Updated on: 08 April,2022 08:32 AM IST  |  Colombo
Agencies |

With its foreign exchange reserves shrinking quickly, massive debt payments due and the rupee currency slumping, analysts say the government is running out of options

‘Sri Lanka must restructure USD 1 billion debt’

Police officers try to stop medical students as they protest against Sri Lanka’s crippling economic crisis in Colombo on Wednesday. Pic/AFP

Sri Lanka must look at restructuring a $1 billion sovereign debt due for payment in July, the outgoing finance minister told parliament on Thursday, urging an end to calls for a change in government amid the country’s worst economic crisis in decades. The opposition and some partners of the ruling coalition rejected calls this week for a unity government from President Gotabaya Rajapaksa after he disbanded his cabinet, in the hope of quelling weeks-long street protests over shortages of fuel, power, food and medicine.
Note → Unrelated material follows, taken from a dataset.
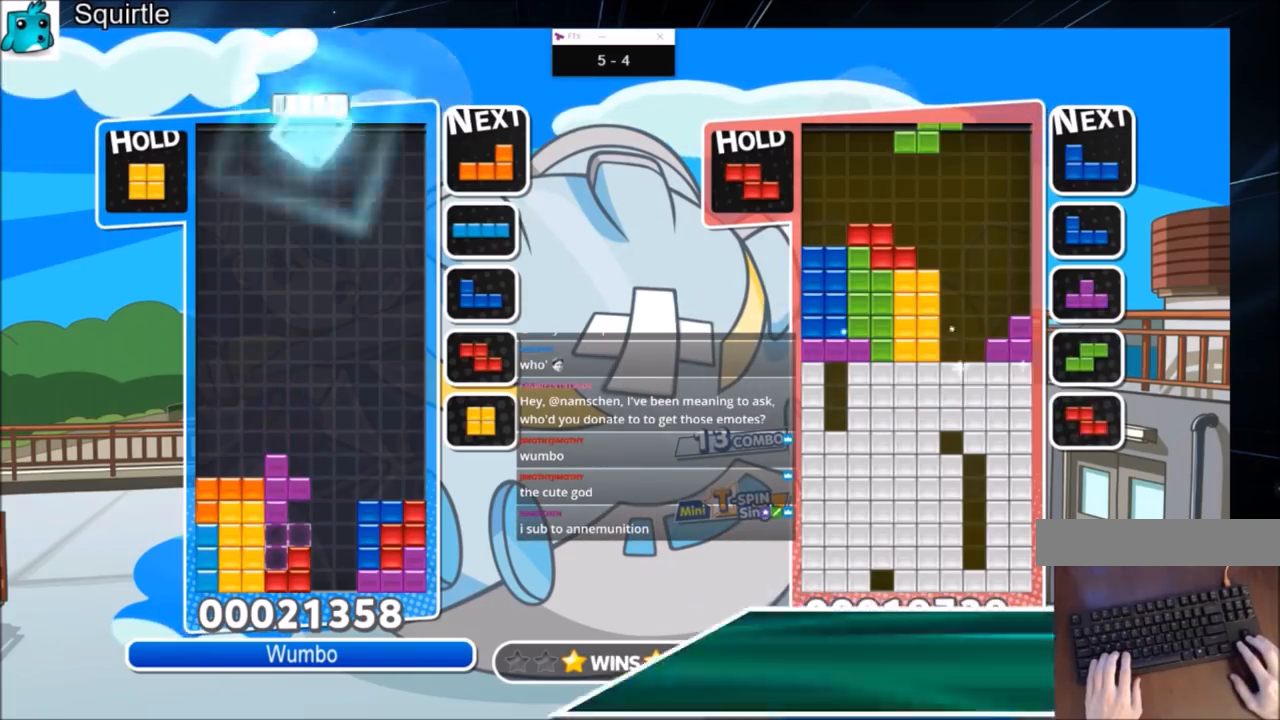
{"keys": ["left"], "events": [[467, "left", "down"]]}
With its foreign exchange reserves shrinking quickly, massive debt payments due and the rupee currency slumping, analysts say the government is running out of options. “We must look at how to structure the $1 billion international sovereign bond payment maturing in July. We must go to the IMF, there is no other solution that I can see,” said Ali Sabry, who sent his resignation to Rajapaksa on Tuesday, a day after he was moved to finance from the justice ministry. It was not immediately clear if the president had accepted his resignation, which was submitted just days ahead of scheduled talks with the International Monetary Fund for emergency loans.


“We must have political stability to find solutions to the financial crisis,” Sabry said. “We must discuss with the World Bank and we must have a bridge-financing plan with the ADB. If we don’t have stability, who will conduct these talks?,” he said, referring to the Philippines-based Asian Development Bank. Opposition lawmakers, however, continued to call for the president to step down.